Outrossim, não poderá o depositário elidir a obrigação de restituir sob o argumento da existência de um crédito que lhe é devido pelo depositante, insinuando o instituto da compensação. Ora, o CC 373, II, é explícito ao vedar a compensação quando um dos débitos seja proveniente de contrato de depósito. De fato, justifica-se a inadmissibilidade da compensação por ser fundamental que o depositário restitua a coisa, além do que inexiste aqui a fungibilidade das dívidas – não só fungíveis, individualmente, mas entre si -, requisito para qualquer compensação, a teor do CC 369. (ROSENVALD Nelson, apud Código Civil Comentado: Doutrina e Jurisprudência: Lei n. 10.406, de 10.02.2002. Coord. Cezar Peluso – Vários autores. 4ª ed. rev. e atual., p. 665 - Barueri, SP: Manole, 2010. Acesso 29/11/2019. Revista e atualizada nesta data por VD).

Na Doutrina de Ricardo Fiuza, uma vez reclamado o depósito, deverá o depositário restitui-lo ao depositante. As exceções a este comando encontram-se expressa e taxativamente previstas no CC 633, de modo que nenhum outro motivo permitirá ao depositário recusar-se a devolver o bem.

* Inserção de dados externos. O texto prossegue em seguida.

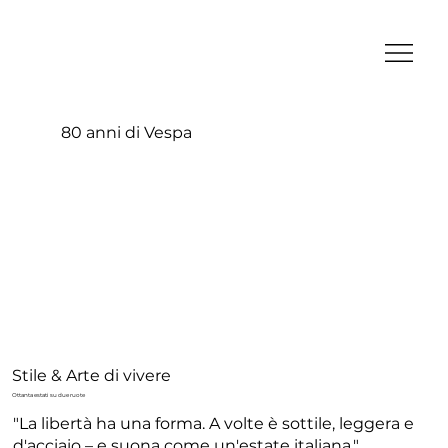
80 anni di Vespa
Stile & Arte di vivere
Ottanta estati su due ruote
"La libertà ha una forma. A volte è sottile, leggera e
d'acciaio – e suona come un'estate italiana."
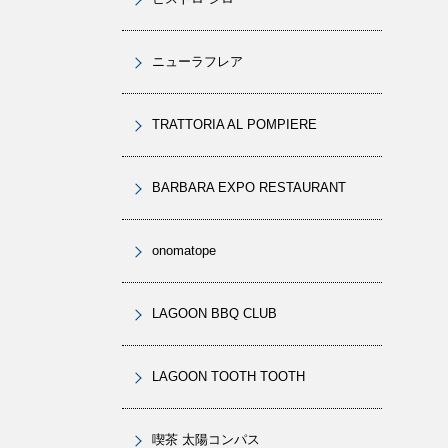
ニューラフレア
TRATTORIA AL POMPIERE
BARBARA EXPO RESTAURANT
onomatope
LAGOON BBQ CLUB
LAGOON TOOTH TOOTH
喫茶 太陽コンパス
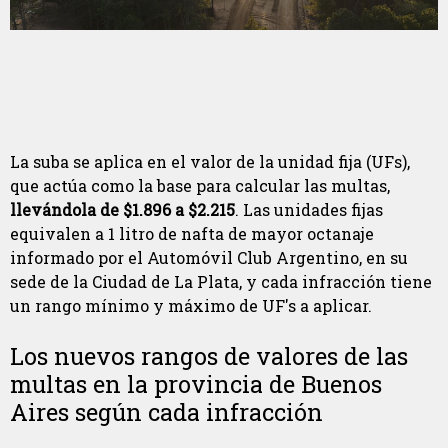
La suba se aplica en el valor de la unidad fija (UFs),
que actúa como la base para calcular las multas,
llevándola de $1.896 a $2.215
. Las unidades fijas
equivalen a 1 litro de nafta de mayor octanaje
informado por el Automóvil Club Argentino, en su
sede de la Ciudad de La Plata, y cada infracción tiene
un rango mínimo y máximo de UF's a aplicar.
Los nuevos rangos de valores de las
multas en la provincia de Buenos
Aires según cada infracción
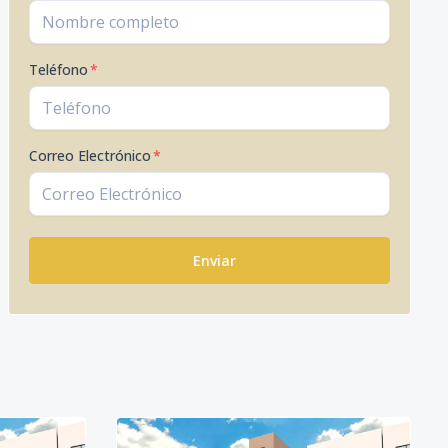
Teléfono
*
Correo Electrónico
*
Enviar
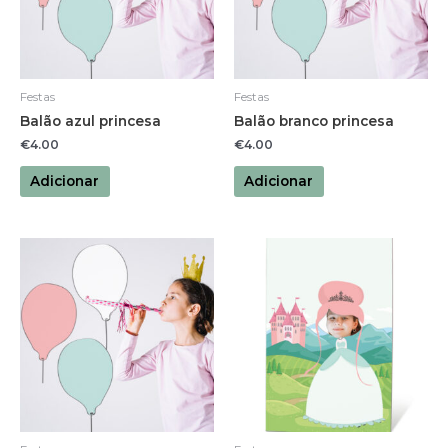
Festas
Festas
Balão azul princesa
Balão branco princesa
€
4.00
€
4.00
Adicionar
Adicionar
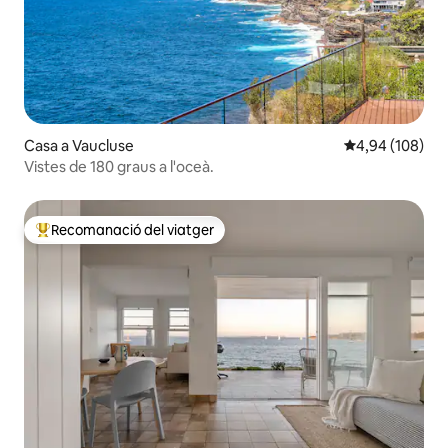
Casa a Vaucluse
4,94 de puntuac
4,94 (108)
Vistes de 180 graus a l'oceà.
Recomanació del viatger
Principals recomanacions dels viatgers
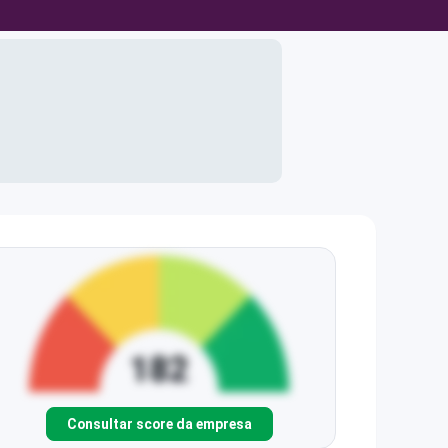
Consultar score da empresa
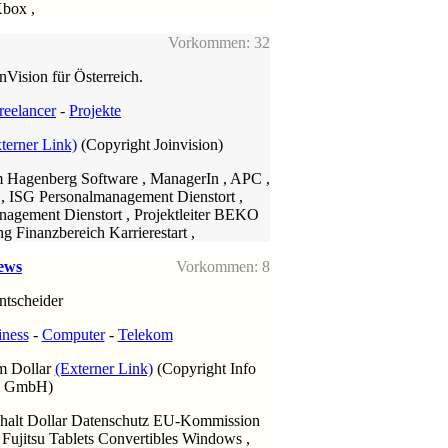
box ,
Vorkommen: 32
nVision für Österreich.
reelancer
-
Projekte
terner Link)
(Copyright Joinvision)
m Hagenberg Software , ManagerIn , APC ,
 , ISG Personalmanagement Dienstort ,
nagement Dienstort , Projektleiter BEKO
g Finanzbereich Karrierestart ,
ews
Vorkommen: 8
ntscheider
iness
-
Computer
-
Telekom
m Dollar
(Externer Link)
(Copyright Info
ag GmbH)
ehalt Dollar Datenschutz EU-Kommission
Fujitsu Tablets Convertibles Windows ,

Desse modo, a lei proíbe ao depositário subtrair-se à restituição da coisa, pelas razões enunciadas: 1. Não pode isentar-se pela escusa de não pertencer o bem ao depositante “porque ele não tem poderes para defender direitos de terceiros” (Washington de Barros Monteiro. Curso de direito civil, 4. ed., São Paulo. Saraiva, 1965, v. 2 – Direito das obrigações, p. 235). Porém, se o depositário tiver motivos razoáveis para suspeitar de que a coisa depositada foi dolosamente obtida pelo depositante, pertencendo a outrem, não será obrigado a restituí-la, como observado pelo CC 633, infine. 2 (Direito Civil - doutrina, Ricardo Fiuza – p. 341 apud Maria Helena Diniz Código Civil Comentado já impresso pdf 16ª ed., São Paulo, Saraiva, 2.012, pdf, Microsoft Word. Acesso em 29/11/2019, corrigido e aplicadas as devidas atualizações VD).

Segundo o mestre Marco Túlio de Carvalho Rocha, o depositante não precisa ser o proprietário da coisa, por esta razão, não pode o depositário recusar-se a devolver-lhe o bem somente por não ser ele o proprietário ou sob a alegação de compensação  por eventuais créditos que possuir junto ao depositante, exceto se os referidos créditos sejam relativos ao depósito, quando ele, depositário, passa a ter o direito de retenção (CC 644). O direito de retenção pode ser exercido por dívidas do mesmo depositante relativas a outro objeto. (Marco Túlio de Carvalho Rocha apud Direito.com acesso em 29.11.2019, corrigido e aplicadas as devidas atualizações VD).